Please set down the records line for line and unchanged, starting with their first line and ending after the line that contains "Alessandro colle è", with that line included.

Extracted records
━━━━━━━━━━━━━━━━━━━━
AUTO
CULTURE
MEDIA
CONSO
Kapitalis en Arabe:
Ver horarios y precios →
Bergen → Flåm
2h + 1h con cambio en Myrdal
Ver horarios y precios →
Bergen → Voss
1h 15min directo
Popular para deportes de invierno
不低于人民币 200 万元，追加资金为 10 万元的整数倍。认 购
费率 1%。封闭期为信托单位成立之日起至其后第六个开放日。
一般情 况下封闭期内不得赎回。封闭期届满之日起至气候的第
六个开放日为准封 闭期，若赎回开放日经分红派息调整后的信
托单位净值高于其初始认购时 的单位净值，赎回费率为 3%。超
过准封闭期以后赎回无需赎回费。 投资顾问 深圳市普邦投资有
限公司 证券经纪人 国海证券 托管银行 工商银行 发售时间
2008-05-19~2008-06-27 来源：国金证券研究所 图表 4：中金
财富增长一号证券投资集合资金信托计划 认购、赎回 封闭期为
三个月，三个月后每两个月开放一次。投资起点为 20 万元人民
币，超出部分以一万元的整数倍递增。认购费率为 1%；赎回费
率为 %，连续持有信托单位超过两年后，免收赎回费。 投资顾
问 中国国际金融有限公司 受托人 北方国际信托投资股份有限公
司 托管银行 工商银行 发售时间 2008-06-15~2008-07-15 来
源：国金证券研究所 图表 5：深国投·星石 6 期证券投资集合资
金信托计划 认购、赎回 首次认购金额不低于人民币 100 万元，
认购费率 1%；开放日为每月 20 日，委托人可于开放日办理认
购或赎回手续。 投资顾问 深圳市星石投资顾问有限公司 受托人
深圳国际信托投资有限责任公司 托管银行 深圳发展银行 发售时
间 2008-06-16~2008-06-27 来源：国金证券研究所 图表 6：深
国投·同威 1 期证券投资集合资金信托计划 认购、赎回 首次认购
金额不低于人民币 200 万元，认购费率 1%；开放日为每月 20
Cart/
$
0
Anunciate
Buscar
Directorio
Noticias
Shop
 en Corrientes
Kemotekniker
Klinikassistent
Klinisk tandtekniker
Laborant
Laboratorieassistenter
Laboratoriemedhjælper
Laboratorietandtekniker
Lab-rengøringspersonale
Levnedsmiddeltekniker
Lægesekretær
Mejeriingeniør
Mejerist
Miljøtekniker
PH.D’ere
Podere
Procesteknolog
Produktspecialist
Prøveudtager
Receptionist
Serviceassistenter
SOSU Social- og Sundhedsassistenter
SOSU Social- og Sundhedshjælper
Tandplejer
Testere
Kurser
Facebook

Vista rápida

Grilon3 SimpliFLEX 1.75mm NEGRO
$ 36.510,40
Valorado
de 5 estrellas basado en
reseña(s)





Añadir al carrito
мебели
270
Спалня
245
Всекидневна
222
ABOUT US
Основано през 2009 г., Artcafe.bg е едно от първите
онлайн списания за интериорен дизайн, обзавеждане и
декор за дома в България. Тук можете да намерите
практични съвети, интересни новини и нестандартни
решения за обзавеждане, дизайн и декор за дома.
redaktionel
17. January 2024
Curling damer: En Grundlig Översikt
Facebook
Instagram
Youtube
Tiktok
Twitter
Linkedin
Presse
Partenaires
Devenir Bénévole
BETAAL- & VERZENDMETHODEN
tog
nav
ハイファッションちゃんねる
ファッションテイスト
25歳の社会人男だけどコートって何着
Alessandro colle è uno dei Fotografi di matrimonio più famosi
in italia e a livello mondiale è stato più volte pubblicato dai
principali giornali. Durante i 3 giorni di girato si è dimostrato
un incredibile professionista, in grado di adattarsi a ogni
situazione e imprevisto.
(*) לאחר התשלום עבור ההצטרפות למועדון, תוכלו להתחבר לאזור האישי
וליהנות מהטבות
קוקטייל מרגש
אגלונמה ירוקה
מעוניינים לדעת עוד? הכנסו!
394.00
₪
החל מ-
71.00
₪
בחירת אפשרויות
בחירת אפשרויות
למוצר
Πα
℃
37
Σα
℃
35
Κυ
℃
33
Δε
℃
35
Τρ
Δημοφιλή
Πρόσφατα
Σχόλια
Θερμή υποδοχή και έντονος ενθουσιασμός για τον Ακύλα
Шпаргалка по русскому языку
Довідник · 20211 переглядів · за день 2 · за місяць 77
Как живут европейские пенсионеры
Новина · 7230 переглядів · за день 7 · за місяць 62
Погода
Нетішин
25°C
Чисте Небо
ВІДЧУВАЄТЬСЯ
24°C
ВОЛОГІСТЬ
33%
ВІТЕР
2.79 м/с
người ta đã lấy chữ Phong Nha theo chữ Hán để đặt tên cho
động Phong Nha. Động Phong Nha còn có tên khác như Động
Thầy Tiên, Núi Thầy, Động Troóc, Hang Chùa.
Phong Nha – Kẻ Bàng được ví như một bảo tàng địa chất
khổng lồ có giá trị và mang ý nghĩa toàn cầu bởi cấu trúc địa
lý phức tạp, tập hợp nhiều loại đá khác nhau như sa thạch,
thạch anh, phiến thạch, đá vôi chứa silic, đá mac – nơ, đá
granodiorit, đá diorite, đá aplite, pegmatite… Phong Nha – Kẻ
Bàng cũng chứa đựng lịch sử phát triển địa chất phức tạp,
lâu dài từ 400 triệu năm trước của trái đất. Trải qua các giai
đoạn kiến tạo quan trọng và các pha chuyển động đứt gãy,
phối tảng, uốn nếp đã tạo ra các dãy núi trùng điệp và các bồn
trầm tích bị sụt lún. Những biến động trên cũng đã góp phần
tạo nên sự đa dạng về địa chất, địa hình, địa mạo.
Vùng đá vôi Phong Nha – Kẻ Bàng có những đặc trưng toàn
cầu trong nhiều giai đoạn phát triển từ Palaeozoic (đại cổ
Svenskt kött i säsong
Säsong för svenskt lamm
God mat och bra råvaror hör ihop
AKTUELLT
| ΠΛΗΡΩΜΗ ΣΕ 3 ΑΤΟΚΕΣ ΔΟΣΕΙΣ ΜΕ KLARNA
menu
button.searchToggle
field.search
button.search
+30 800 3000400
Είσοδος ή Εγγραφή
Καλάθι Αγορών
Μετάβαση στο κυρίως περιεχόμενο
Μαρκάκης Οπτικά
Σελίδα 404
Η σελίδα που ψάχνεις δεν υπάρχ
━━━━━━━━━━━━━━━━━━━━
== EXERCISE ANSWER ==
AUTO
CULTURE
MEDIA
CONSO
Kapitalis en Arabe:
Ver horarios y precios →
Bergen → Flåm
2h + 1h con cambio en Myrdal
Ver horarios y precios →
Bergen → Voss
1h 15min directo
Popular para deportes de invierno
不低于人民币 200 万元，追加资金为 10 万元的整数倍。认 购
费率 1%。封闭期为信托单位成立之日起至其后第六个开放日。
一般情 况下封闭期内不得赎回。封闭期届满之日起至气候的第
六个开放日为准封 闭期，若赎回开放日经分红派息调整后的信
托单位净值高于其初始认购时 的单位净值，赎回费率为 3%。超
过准封闭期以后赎回无需赎回费。 投资顾问 深圳市普邦投资有
限公司 证券经纪人 国海证券 托管银行 工商银行 发售时间
2008-05-19~2008-06-27 来源：国金证券研究所 图表 4：中金
财富增长一号证券投资集合资金信托计划 认购、赎回 封闭期为
三个月，三个月后每两个月开放一次。投资起点为 20 万元人民
币，超出部分以一万元的整数倍递增。认购费率为 1%；赎回费
率为 %，连续持有信托单位超过两年后，免收赎回费。 投资顾
问 中国国际金融有限公司 受托人 北方国际信托投资股份有限公
司 托管银行 工商银行 发售时间 2008-06-15~2008-07-15 来
源：国金证券研究所 图表 5：深国投·星石 6 期证券投资集合资
金信托计划 认购、赎回 首次认购金额不低于人民币 100 万元，
认购费率 1%；开放日为每月 20 日，委托人可于开放日办理认
购或赎回手续。 投资顾问 深圳市星石投资顾问有限公司 受托人
深圳国际信托投资有限责任公司 托管银行 深圳发展银行 发售时
间 2008-06-16~2008-06-27 来源：国金证券研究所 图表 6：深
国投·同威 1 期证券投资集合资金信托计划 认购、赎回 首次认购
金额不低于人民币 200 万元，认购费率 1%；开放日为每月 20
Cart/
$
0
Anunciate
Buscar
Directorio
Noticias
Shop
 en Corrientes
Kemotekniker
Klinikassistent
Klinisk tandtekniker
Laborant
Laboratorieassistenter
Laboratoriemedhjælper
Laboratorietandtekniker
Lab-rengøringspersonale
Levnedsmiddeltekniker
Lægesekretær
Mejeriingeniør
Mejerist
Miljøtekniker
PH.D’ere
Podere
Procesteknolog
Produktspecialist
Prøveudtager
Receptionist
Serviceassistenter
SOSU Social- og Sundhedsassistenter
SOSU Social- og Sundhedshjælper
Tandplejer
Testere
Kurser
Facebook

Vista rápida

Grilon3 SimpliFLEX 1.75mm NEGRO
$ 36.510,40
Valorado
de 5 estrellas basado en
reseña(s)





Añadir al carrito
мебели
270
Спалня
245
Всекидневна
222
ABOUT US
Основано през 2009 г., Artcafe.bg е едно от първите
онлайн списания за интериорен дизайн, обзавеждане и
декор за дома в България. Тук можете да намерите
практични съвети, интересни новини и нестандартни
решения за обзавеждане, дизайн и декор за дома.
redaktionel
17. January 2024
Curling damer: En Grundlig Översikt
Facebook
Instagram
Youtube
Tiktok
Twitter
Linkedin
Presse
Partenaires
Devenir Bénévole
BETAAL- & VERZENDMETHODEN
tog
nav
ハイファッションちゃんねる
ファッションテイスト
25歳の社会人男だけどコートって何着
Alessandro colle è uno dei Fotografi di matrimonio più famosi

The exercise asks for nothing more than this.